Will MacKenzie has been hindered by his eclectic sporting interests over the years. But it also made him one of the characters on the Tour. He gave up golf after his sophomore year in high school after being a top junior player and did not pick up the sport again until almost 10 years later. He was inspired by Payne Stewart’s 1999 U.S. Open win at Pinehurst in his home state of North Carolina. He’s an outdoor enthusiast who surfs, snowboards and rock climbs. He also spent some time heliboarding in Alaska and lived out of his van in Montana for five years. He’s also been a professional kayaker.

So 2014 was a good year for him making 14 of 27 cuts and $1.853 million. But he’s had to juggle a lot to make that happen:

“It’s been a fantastic off-season. I needed that time off after my crazy little year. Had great weeks off, went surfing in Nicaragua. Thought about what happened last year. Put it all together with my golf coach [Jeff Leishman]. And I’ve been practicing the last ten days and feel pretty good about the game. You know, you never know what’s going to happen, but I’m not in mid-season form, but I feel really good right now.”

But he’s had to go through a lot of changes over the last year:

“Number one was learning how to deal with the kids when they’re out of school. I’m a divorced dad right now, so I got the kids full time when I’m home. And, man, I’m going, ‘Boys, what are we doing today? Oh, yeah, we’re going on the boat.’ So I don’t practice.”

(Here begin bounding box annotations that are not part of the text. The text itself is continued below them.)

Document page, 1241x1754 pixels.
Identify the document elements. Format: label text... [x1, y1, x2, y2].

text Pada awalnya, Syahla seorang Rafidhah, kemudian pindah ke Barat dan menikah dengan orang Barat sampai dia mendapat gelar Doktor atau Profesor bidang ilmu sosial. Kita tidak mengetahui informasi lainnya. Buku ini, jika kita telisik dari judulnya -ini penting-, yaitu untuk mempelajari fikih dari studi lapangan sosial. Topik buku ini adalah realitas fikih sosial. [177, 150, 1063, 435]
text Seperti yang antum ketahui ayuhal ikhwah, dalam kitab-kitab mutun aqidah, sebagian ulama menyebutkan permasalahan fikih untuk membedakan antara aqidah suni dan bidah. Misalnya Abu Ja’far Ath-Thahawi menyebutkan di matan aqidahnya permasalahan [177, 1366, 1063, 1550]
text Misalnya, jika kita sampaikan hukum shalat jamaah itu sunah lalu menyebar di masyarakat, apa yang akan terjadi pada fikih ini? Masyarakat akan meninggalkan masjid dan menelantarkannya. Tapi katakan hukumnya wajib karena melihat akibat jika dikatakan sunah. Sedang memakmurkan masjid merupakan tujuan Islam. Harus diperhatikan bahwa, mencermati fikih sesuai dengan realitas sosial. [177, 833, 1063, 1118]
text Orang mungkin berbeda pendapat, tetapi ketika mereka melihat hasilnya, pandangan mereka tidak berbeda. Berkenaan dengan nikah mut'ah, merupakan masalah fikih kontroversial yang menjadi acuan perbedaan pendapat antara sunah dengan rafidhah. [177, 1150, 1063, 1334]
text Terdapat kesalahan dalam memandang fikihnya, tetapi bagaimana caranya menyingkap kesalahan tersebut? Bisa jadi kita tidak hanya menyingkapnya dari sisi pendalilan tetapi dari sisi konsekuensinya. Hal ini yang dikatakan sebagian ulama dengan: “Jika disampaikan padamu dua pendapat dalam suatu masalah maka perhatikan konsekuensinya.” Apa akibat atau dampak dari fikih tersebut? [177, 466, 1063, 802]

“You’ve got to put in the work to compete against these guys. These guys are really good and I was ready to play golf in the early season. And as the season went on, I got away from it a little bit more and more and the next thing you know, I’m searching and I’m missing cuts and I’m losing my confidence. And then the season’s over.”

“It’s one of those things: I talked to my coach, I talked to my ex-wife and we’re figuring it out. I’ve still gotta make a living and I gotta put forth the effort. I might not need to sit on the range all day, but I need to chip and putt a little bit and keep my feel. And that’s pretty much what we came up with.”

“I’ve got high confidence right now. My coach and I are working on something really good. I’m stripping it right now. I mean I’m really hitting it well. And, you know, I don’t want to kill my chickens before they hatch, but I feel pretty good right now. It’s early in the season, but, whatever, you know I’ve played a lot of golf in my life and I’m just trying to think that I could play great this week.”

So once again, we discover that these guys are all human beings, not some indomitable golf gods. They have issues to deal with in their lives just like anyone else. And just like anyone else, those issues can take them out of the present and into their heads.

The touchstone is knowing the magnitude of their talent and knowing from all those years of playing at very high levels, just what it feels like to be deeply in the present. It’s the only way back.